# Obama won the Nobel Peace prize.



## BCM (Oct 9, 2009)

http://edition.cnn.com/2009/WORLD/europe/10/09/obama.nobel.international.reaction/

http://nobelprize.org/nobel_prizes/peace/laureates/2009/



> (CNN) -- The surprise decision to award U.S. President Barack Obama the Nobel Peace Prize elicited swift reaction Friday, with some hailing the choice and others expressing astonishment and skepticism.
> 
> The Norwegian Nobel Committee said it gave the prize to Obama for his "efforts to strengthen international diplomacy," his "vision of and work for a world without nuclear weapons" and for inspiring hope and creating "a new climate in international politics."


... Um. Yeah. I don't see what he's done to earn this yet, and apparently they're awarding it to him in hopes that he will make everything better?


----------



## glitchedgamer (Oct 9, 2009)

Wait, has he actually DONE anything yet?


----------



## opaltiger (Oct 9, 2009)

Sure he has! He intends to send 20,000 more troops to Afghanistan.

Oh, wait.


----------



## Lady Grimdour (Oct 9, 2009)

Should've given it when he actually did something.

As it stands, Obama got the Peace Prize for not being Bush.


----------



## Vladimir Putin's LJ (Oct 9, 2009)

The Peace Prize is the shittiest one anyway.


----------



## Dewgong (Oct 9, 2009)

yeahhhhh uhh 
"his efforts" what efforts? he hasn't really done much


----------



## Rwr4539 (Oct 9, 2009)

Might as well give everyone a Nobel Peace prize.

Actually fuck that, I should've won it, not Obama.


----------



## H-land (Oct 9, 2009)

It's sure swell that we have a Nobel laureate for a president now, I'd say, but I still can't help but feel that there's some human rights activist out there who we're really cheating out of something (s)he's worked really hard for.


----------



## FireChao (Oct 9, 2009)

he _does_ seem to have a good attitude about the whole international relations thing - they should definitely have waited for him to have more impact before awarding him anything though


----------



## Momoharu (Oct 9, 2009)

But isn't it true that Obama has managed some communication with places like North Korea, which some presidents haven't managed?


----------



## Loco Mocho (Oct 10, 2009)

All Obama has done is make promises and talk. Hell, even I can do that, where's _ my _ prize? Oh wait im not worshipped by every liberal and thier grandmother!


----------



## opaltiger (Oct 10, 2009)

Loco Mocho said:


> All Obama has done is make promises and talk. Hell, even I can do that, where's _ my _ prize? Oh wait im not worshipped by every liberal and thier grandmother!

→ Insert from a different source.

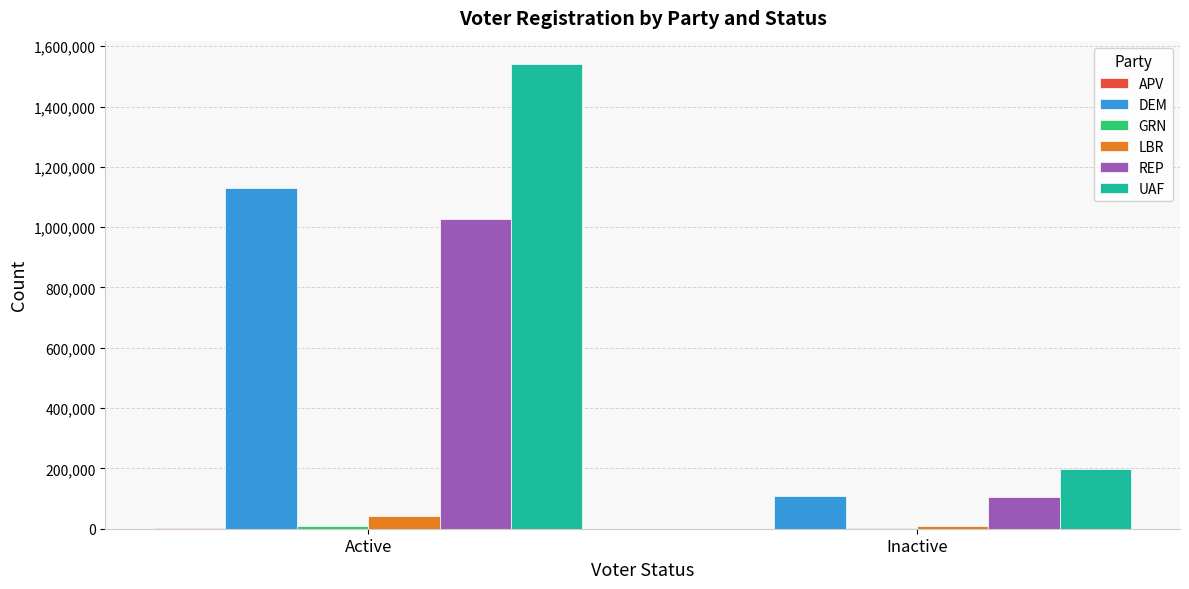

Which series has the largest total across all categories?

UAF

The majority of liberals are horribly frustrated by Obama's inability to actually be liberal.

Anyway. I read his speech, and it was actually very classy. He acknowledged he hasn't really done anything to deserve it yet and said it was a "call to action". To me it seems more like "right, we've given you the Nobel Peace Prize. if you fuck up _now_ every activist ever will be at your throat".


----------



## Vladimir Putin's LJ (Oct 10, 2009)

Loco Mocho said:


> Oh wait im not worshipped by every liberal and thier grandmother!


get out


----------



## Tarvos (Oct 16, 2009)

i don't worship obama also liberals are not commies WHODA THUNK IT


----------